Today’s business environment requires increasingly rigorous efficiency to remain profitable. Operational efficiency in banking is commonly highlighted by cost/income ratios – that is, the ratio of total operating costs (excluding bad and doubtful debt charges) to total income (the sum of net interest and non-interest income).
The Australian big four banks’ cost/income ratios have been at the bottom end of the range of their peers in recent years, contributing to their higher profitability. Banks have driven ratios from the 40% range in 2010–12 to the 30% range as of 2016.
Banks’ cost/income ratios can be broken down into various categories of operating costs:
- other costs (which include expenses such as marketing, litigation etc.)
Personnel and IT costs are the largest components of banks’ total costs and, as such, are important drivers of cost/income ratios. In keeping with this, the banks that reported the lowest ratios in the sample benefitted from the lowest personnel and IT costs.

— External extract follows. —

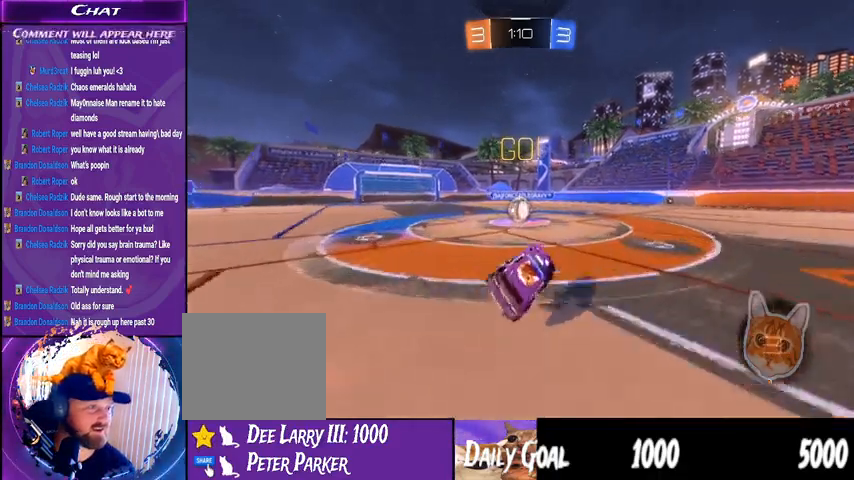
{"buttons": ["CROSS", "L1", "R1", "R2"], "left_stick": "left", "right_stick": "center", "events": [[100, "left_stick", "left"], [267, "left_stick", "center"], [400, "left_stick", "left"], [433, "L1", "down"], [467, "CROSS", "down"]]}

What is driving this outperformance?
The big four Australian banks have renewed their focus on costs in the past few years in order to increase profits. The big four (ANZ, National Australia Bank, Westpac, and Commonwealth Bank of Australia [CBA]) report that their investments in digital technology and automation – coupled with initiatives to simplify processes and remove complexity from products – are improving their efficiency and productivity levels.

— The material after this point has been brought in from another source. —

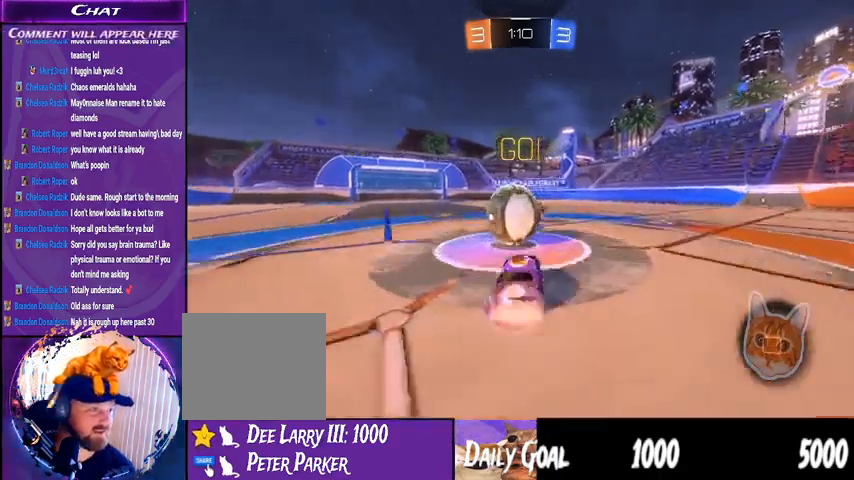
{"buttons": ["R2"], "left_stick": "center", "right_stick": "center", "events": [[33, "CROSS", "up"], [100, "CROSS", "down"], [200, "CROSS", "up"], [267, "CROSS", "down"], [367, "CROSS", "up"], [433, "R1", "up"], [500, "L1", "up"], [500, "left_stick", "center"]]}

Chief among these efforts have been investment in core banking upgrades, with CBA leading the way. In its 2016 annual report, CBA notes that its cost-reduction initiatives (driven by technological development and outsourcing) have proven successful. As shown above, CBA achieved a notable cost/income ratio of 33% for its retail business in 2016, leveraging its new banking platform to drive down costs. Even the other majors will have to work hard to drive similar efficiencies in their retail bank, let alone the regionals and mutual banks. Australian banks must move beyond tactical cost reduction if they want to catch the market leader.